Ahistoric nonsense. Its just that south-Korea is at a empire gradient. One empire borders another empire. Which either means you gets you eternal proxy wars - or you get propped up, by the competition of the empires and can milk that sweet soft-power gradient for benefits. You get preferable trade-agreements, even if you use protectionism. You get other sweet deals. Look at all the countries who made it, dwelling along the fault lines of the past and the present. Germany. Turkey. Austria. Italy.Hungary. Greece. Japan. China. South-Korea. Soon Ukraine. The list goes on and the reason has little todo with strategy. You cant plan for location.
No comparison between the excellent economic growth of South Korea and that of Greece, Hungary, Austria, or Italy going back to either cold war or post cold war days, despite this hypothesis of "empire gradient". If you google "World Bank GDP growth <countryname>" you can find charts back to 1961.
South Korea exports consumer goods to the large US market, this has been a massive fuel for their growth. They followed in Japan's footsteps (and China, for a time at least, followed in theirs). I can't think of a single manufactured product out of Greece, Hungary, Austria and few from Italy to the US.
Being on an "empire gradient" is just an arbitrary way to look at a country.

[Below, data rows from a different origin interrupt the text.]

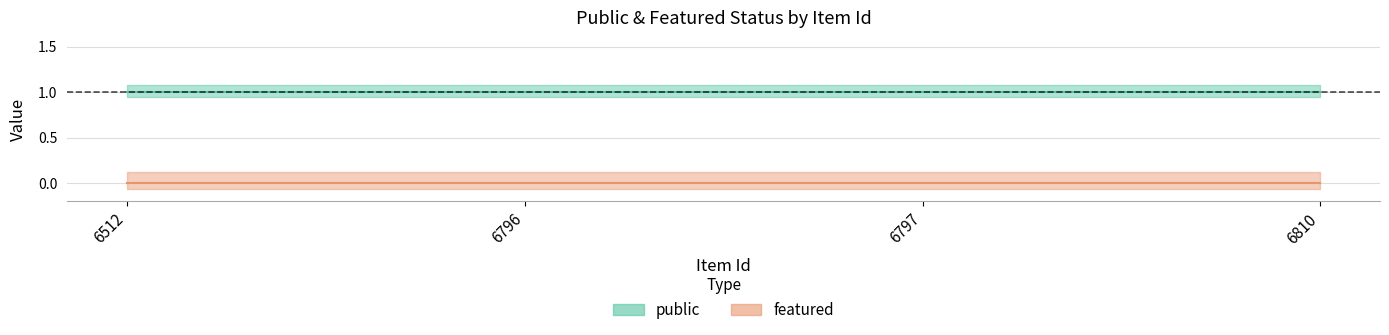

True or false: featured and public intersect in this chart.

False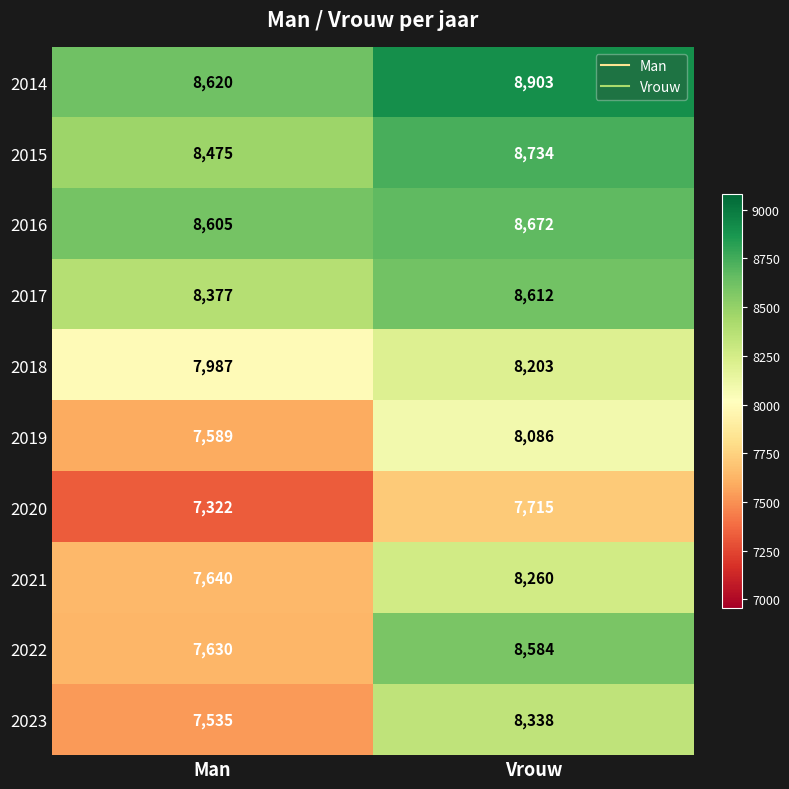

True or false: 2014 has a value of 8903 at Vrouw.

True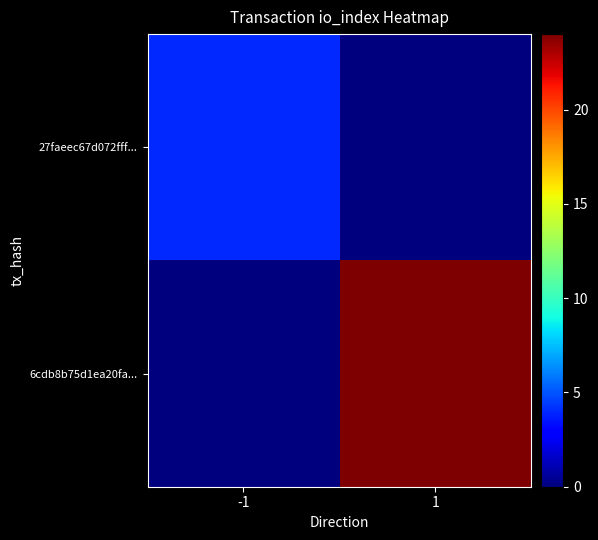

How many series are shown in this chart?

2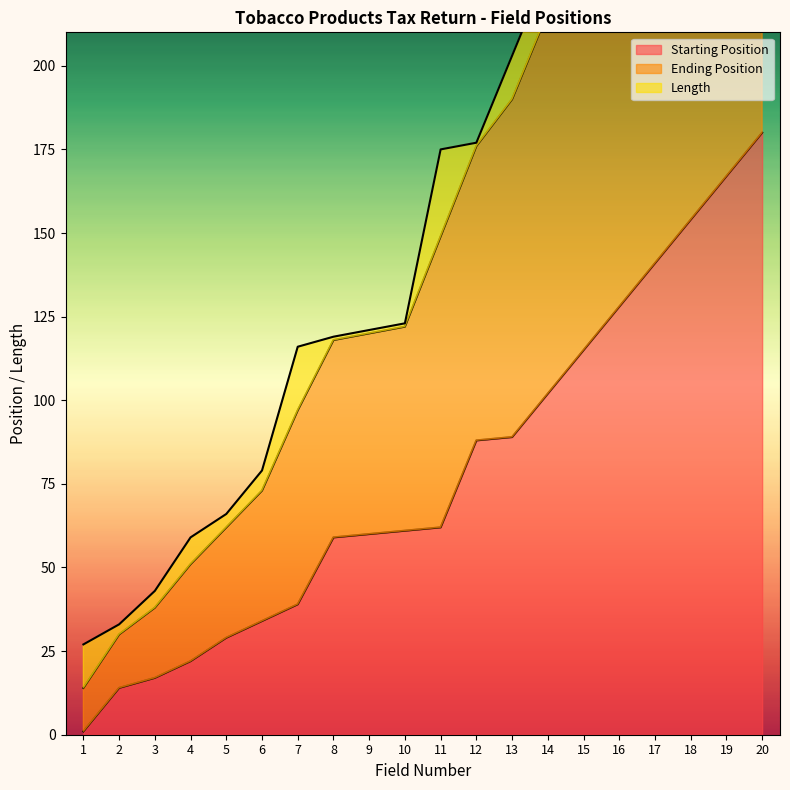

What is the sum of the Starting Position values at 20 and 9?

240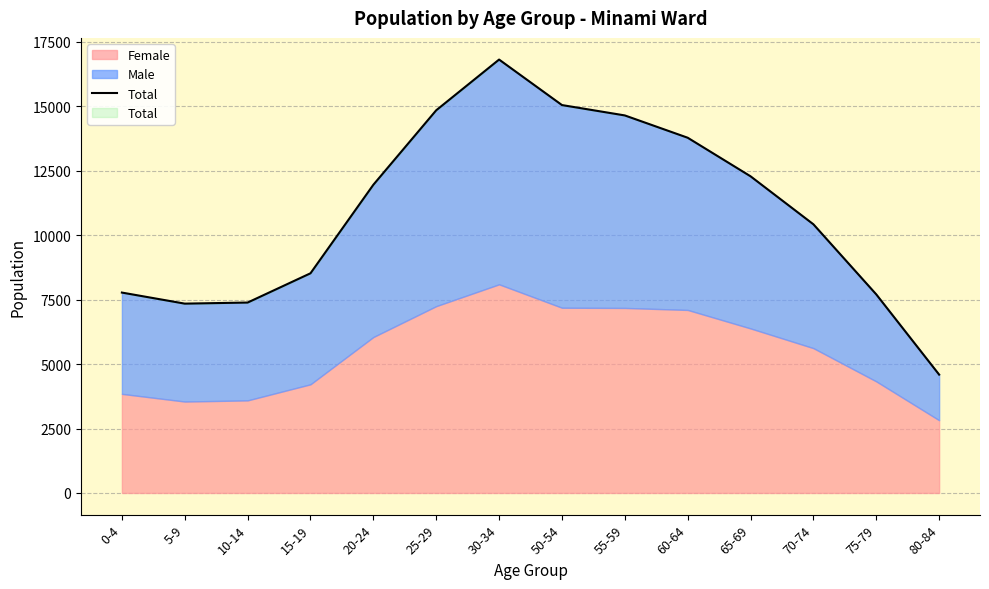

List the labels in order of value, smallest first.

80-84, 5-9, 10-14, 75-79, 0-4, 15-19, 70-74, 20-24, 65-69, 60-64, 55-59, 25-29, 50-54, 30-34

You know who else is on an empire gradient? North Korea. Afghanistan. Belarus. You're not even specifying which side of the empire gradient. Maybe being on the authoritarian, communist side did not work out so well for many countries?
I think what matters for South Korea is moving steadily toward more democratic governance, embracing capitalism, and proximity and historic ties with Japan (not always pleasant, obviously, but ties nonetheless) at a time when Japan was developing robust trade with the US and when Japan's own consumer sector was booming, providing another market for Korean firms.
Korea has absolutely followed the pattern of moving steadily up the value chain, for example in consumer electronics, in autos.
Your post was very good. I take issue with one part:
I can't think of a single manufactured product out of Greece, Hungary, Austria and few from Italy to the US.
I would strongly disagree with Austria, and modestly disagree with Italy. Austria is a low population manufacturing powerhouse. They are not making consumer goods. They are making "widgets" that other manufactures use to create finished products. B2B vs B2C, if you like. The northern half of Italy is similar, but less extreme. I also struggle to name more than a few consumer or high value products from Austria, but I recommend to look at their median income or GDP per capita and you will say "Wow, that is a rich country".
That’s interesting about Austria, thanks for that! I may have underestimated them. (I did check their growth rate and for whatever reason not as strong as S Korea…)
About growth rates: The higher your median income, the harder it is to have high growth rates. Think about it from the perspective of economic competition: You need to find new markets (hard at this point) or outcompete existing competitors in other countries to grow. It is crazy hard to grow once you are fully developed and rich, like Austria. It does not surprise me that Korea has a higher growth rate than Austria -- they are less developed.
Edit: To be clear: Please do not read this post as bashing Korea. I think they are doing an amazing job in the last 50 years growing themselves out of poverty. It is a crazy and amazing story.